" Aimé Richardt a, longuement et minutieusement, situé la médecine du Grand Siècle, par rapport à ses devancières, remontant au-delà d'Hippocrate et Galien, pour expliquer le raisonnement médical demeuré identique, pendant les dix siècles qui ont précédé le règne de Louis XlV. Jusqu'à ce dernier, et compte tenu du respect entourant les anciens, la méthode déductive était restée ancrée dans les mentalités, malgré des anatomistes, chirurgiens ou médecins originaux, tels Ambroise Paré ou Paracelse.
Appuyé sur cette mise en perspective historique, l'auteur fait une description exhaustive de l'exercice de la médecine et de ses auxiliaires (les apothicaires, les barbiers-chirurgiens...). Il dresse le portrait de quelques figures emblématiques de praticiens de la cour, de la ville ou de l'université, et analyse l'organisation sanitaire et universitaire. Il n'oublie pas de faire de fréquentes et judicieuses références à Molière, qui n'a exagéré ni la faiblesse du raisonnement médical de l'époque, ni la cupidité des hommes, ou le caractère théâtral et malsain de leur comportement déontologique.
Cependant, Aimé Richardt, passionné par "son" siècle, mais aussi conscient des limites de la chimie de l'époque, en vient presqu'à défendre le corps médical et les galénistes, contre l'auteur du "Malade imaginaire"...
Sa thèse est, qu'au-delà d'apparences cliniques trés péjoratives, ce qui caractérise le XVIIe siècle, c'est un tournant médical décisif : primauté des faits sur le raisonnement théorique, promotion du français imposant la transparence du raisonnement médical, invention du microscope, découverte de la circulation et de la thérapeutique chimique...
Quelques pages denses permettent à l'auteur de fonder son affirmation de la primauté du Grand Siècle, d'autant que Louis XlV, privilégiant l'enseignement de Dionis, par rapport à celui de la Faculté de médecine de Paris, s'avérait, comme dans le domaine des Arts, un souverain au jugement très sûr.
La démonstration d'Aimé Richardt peut paraître vulnérable, si on se borne à mettre en parallèle la réalité praticienne médiocre et le haut niveau scientifique du XVIIe siècle.
Mais c'est Aimé Richardt, qui a, en grande partie, raison.
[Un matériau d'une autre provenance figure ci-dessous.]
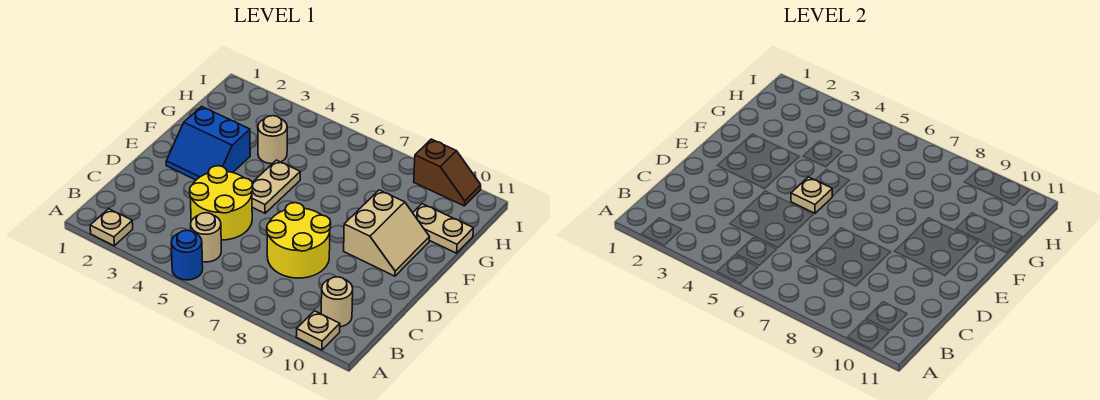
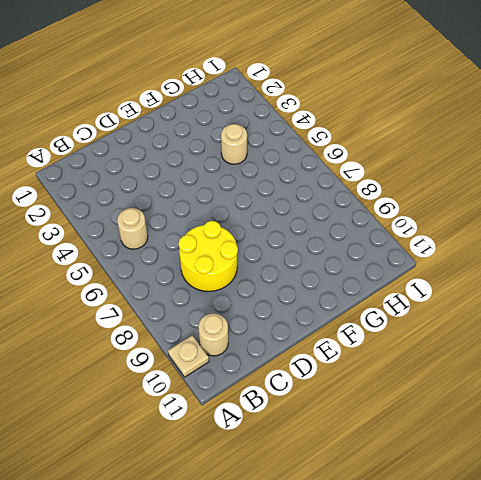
none -> tan 1x1 plate [90,209,133,246]
none -> blue 1x1 round brick [171,230,203,280]
none -> yellow 2x2 round brick [190,166,253,240]

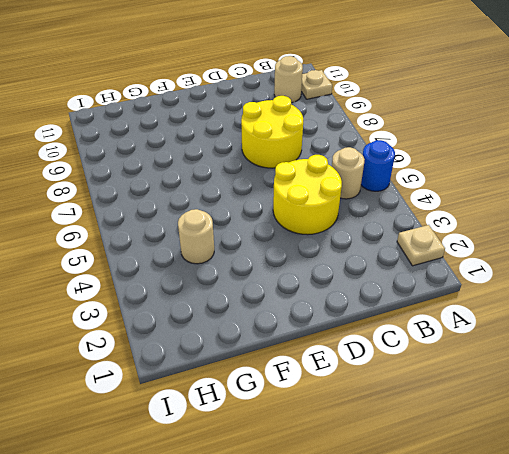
none -> blue 2x2 slope [166,106,250,180]
none -> tan 1x2 plate [252,160,300,213]
none -> tan 2x2 slope [344,190,430,276]

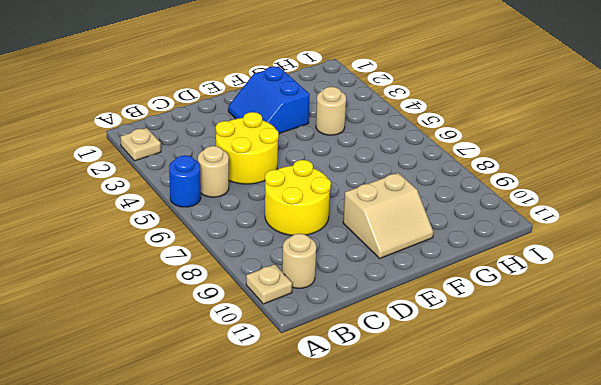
none -> tan 1x2 plate [252,160,300,213]
none -> tan 1x2 plate [413,204,473,253]
none -> brown 1x2 slope [414,139,481,206]

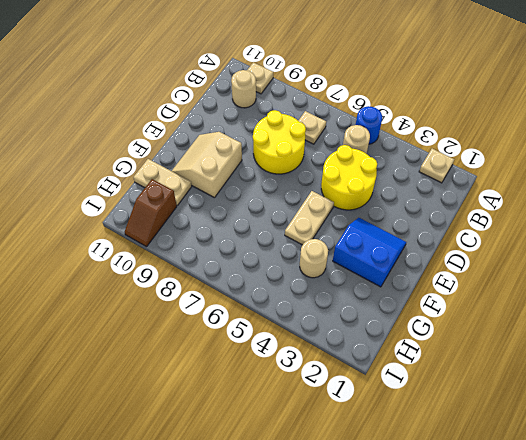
tan 1x1 plate [298,111,326,144] -> tan 1x1 plate moved to [791,177,832,213]
brown 1x2 slope [125,179,177,247] -> brown 1x2 slope turned to [414,139,481,206]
En effet, les innovations scientifiques sans conséquence tangible sur la vie quotidienne du grand public, bien qu'elles fassent partie du "capital" du siècle, sont lentes à être acceptées. Les idées du XVIIe siècle, effectivement très novatrices, ont préparé la médecine praticienne... du XVIIIe."
Philippe VICHARD, membre de l'Académie nationale de médecine.